• [What is required]
Below is a block of records; return all of them exactly, but without the images.

• [Data entries]
..............................

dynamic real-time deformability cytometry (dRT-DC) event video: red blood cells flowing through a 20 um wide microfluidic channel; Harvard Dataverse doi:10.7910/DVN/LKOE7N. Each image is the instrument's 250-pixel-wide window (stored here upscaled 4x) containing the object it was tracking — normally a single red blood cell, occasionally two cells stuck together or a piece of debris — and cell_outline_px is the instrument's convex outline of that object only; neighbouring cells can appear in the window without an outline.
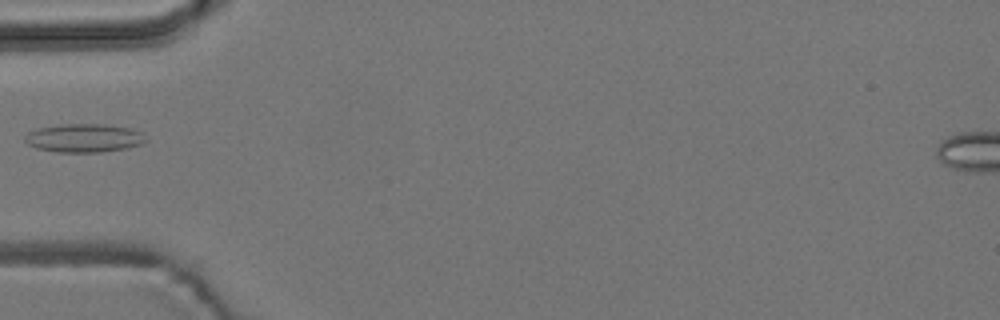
{"species": "common noctule bat (a hibernating species)", "species_latin": "Nyctalus noctula", "temperature_condition": "room temperature", "stored_images_in_passage": 7, "camera_frame_rate_fps": 3000, "um_per_image_px": 0.085, "animal": {"sex": "male", "body_mass_g": 19.2, "forearm_length_mm": 51.8}, "frame": {"image": 1, "passage_image": 5, "time_ms": 4.667, "image_size_px": [1000, 320], "cell_outline_px": [[148, 140], [140, 144], [128, 148], [100, 152], [56, 152], [36, 148], [28, 144], [24, 140], [24, 136], [28, 132], [40, 128], [60, 124], [104, 124], [132, 128], [140, 132]], "centroid_in_image_um": [7.14, 11.73], "position_along_channel_um": 77.9, "area_um2": 20.11}}
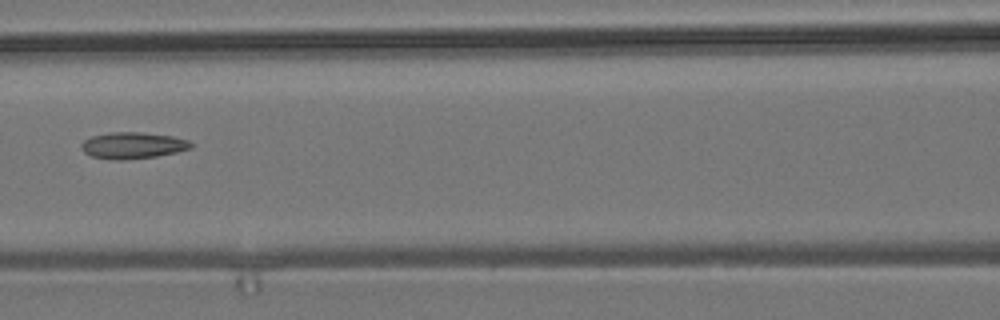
{"frame": {"image": 2, "passage_image": 7, "time_ms": 6.667, "image_size_px": [1000, 320], "cell_outline_px": [[192, 148], [176, 152], [156, 156], [120, 160], [112, 160], [92, 156], [84, 152], [80, 148], [80, 144], [84, 140], [92, 136], [112, 132], [140, 132], [172, 136], [188, 140], [192, 144]], "centroid_in_image_um": [11.26, 12.36], "position_along_channel_um": 155.3, "area_um2": 16.82}}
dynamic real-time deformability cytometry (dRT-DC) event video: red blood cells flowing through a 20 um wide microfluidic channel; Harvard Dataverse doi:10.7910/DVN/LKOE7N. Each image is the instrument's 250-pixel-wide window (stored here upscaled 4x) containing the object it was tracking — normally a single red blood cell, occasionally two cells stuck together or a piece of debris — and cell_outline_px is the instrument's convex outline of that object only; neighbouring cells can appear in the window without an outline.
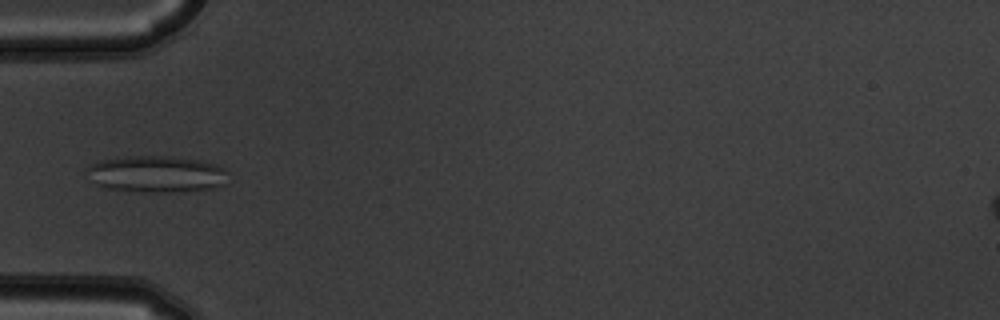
{"species": "common noctule bat (a hibernating species)", "species_latin": "Nyctalus noctula", "temperature_condition": "warm", "stored_images_in_passage": 4, "camera_frame_rate_fps": 3000, "um_per_image_px": 0.085, "animal": {"sex": "male", "body_mass_g": 19.5, "forearm_length_mm": 54.6}, "frame": {"image": 1, "passage_image": 4, "time_ms": 1.0, "image_size_px": [1000, 320], "cell_outline_px": [[228, 172], [224, 184], [216, 188], [168, 192], [144, 192], [104, 188], [96, 184], [84, 168], [88, 164], [100, 160], [124, 156], [164, 156], [200, 160], [216, 164], [224, 168]], "centroid_in_image_um": [13.27, 14.79], "position_along_channel_um": 71.7, "area_um2": 30.35}}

..............................

• [Output of the task]
dynamic real-time deformability cytometry (dRT-DC) event video: red blood cells flowing through a 20 um wide microfluidic channel; Harvard Dataverse doi:10.7910/DVN/LKOE7N. Each image is the instrument's 250-pixel-wide window (stored here upscaled 4x) containing the object it was tracking — normally a single red blood cell, occasionally two cells stuck together or a piece of debris — and cell_outline_px is the instrument's convex outline of that object only; neighbouring cells can appear in the window without an outline.
{"species": "common noctule bat (a hibernating species)", "species_latin": "Nyctalus noctula", "temperature_condition": "room temperature", "stored_images_in_passage": 7, "camera_frame_rate_fps": 3000, "um_per_image_px": 0.085, "animal": {"sex": "male", "body_mass_g": 19.2, "forearm_length_mm": 51.8}, "frame": {"image": 1, "passage_image": 5, "time_ms": 4.667, "image_size_px": [1000, 320], "cell_outline_px": [[148, 140], [140, 144], [128, 148], [100, 152], [56, 152], [36, 148], [28, 144], [24, 140], [24, 136], [28, 132], [40, 128], [60, 124], [104, 124], [132, 128], [140, 132]], "centroid_in_image_um": [7.14, 11.73], "position_along_channel_um": 77.9, "area_um2": 20.11}}
{"frame": {"image": 2, "passage_image": 7, "time_ms": 6.667, "image_size_px": [1000, 320], "cell_outline_px": [[192, 148], [176, 152], [156, 156], [120, 160], [112, 160], [92, 156], [84, 152], [80, 148], [80, 144], [84, 140], [92, 136], [112, 132], [140, 132], [172, 136], [188, 140], [192, 144]], "centroid_in_image_um": [11.26, 12.36], "position_along_channel_um": 155.3, "area_um2": 16.82}}
dynamic real-time deformability cytometry (dRT-DC) event video: red blood cells flowing through a 20 um wide microfluidic channel; Harvard Dataverse doi:10.7910/DVN/LKOE7N. Each image is the instrument's 250-pixel-wide window (stored here upscaled 4x) containing the object it was tracking — normally a single red blood cell, occasionally two cells stuck together or a piece of debris — and cell_outline_px is the instrument's convex outline of that object only; neighbouring cells can appear in the window without an outline.
{"species": "common noctule bat (a hibernating species)", "species_latin": "Nyctalus noctula", "temperature_condition": "warm", "stored_images_in_passage": 4, "camera_frame_rate_fps": 3000, "um_per_image_px": 0.085, "animal": {"sex": "male", "body_mass_g": 19.5, "forearm_length_mm": 54.6}, "frame": {"image": 1, "passage_image": 4, "time_ms": 1.0, "image_size_px": [1000, 320], "cell_outline_px": [[228, 172], [224, 184], [216, 188], [168, 192], [144, 192], [104, 188], [96, 184], [84, 168], [88, 164], [100, 160], [124, 156], [164, 156], [200, 160], [216, 164], [224, 168]], "centroid_in_image_um": [13.27, 14.79], "position_along_channel_um": 71.7, "area_um2": 30.35}}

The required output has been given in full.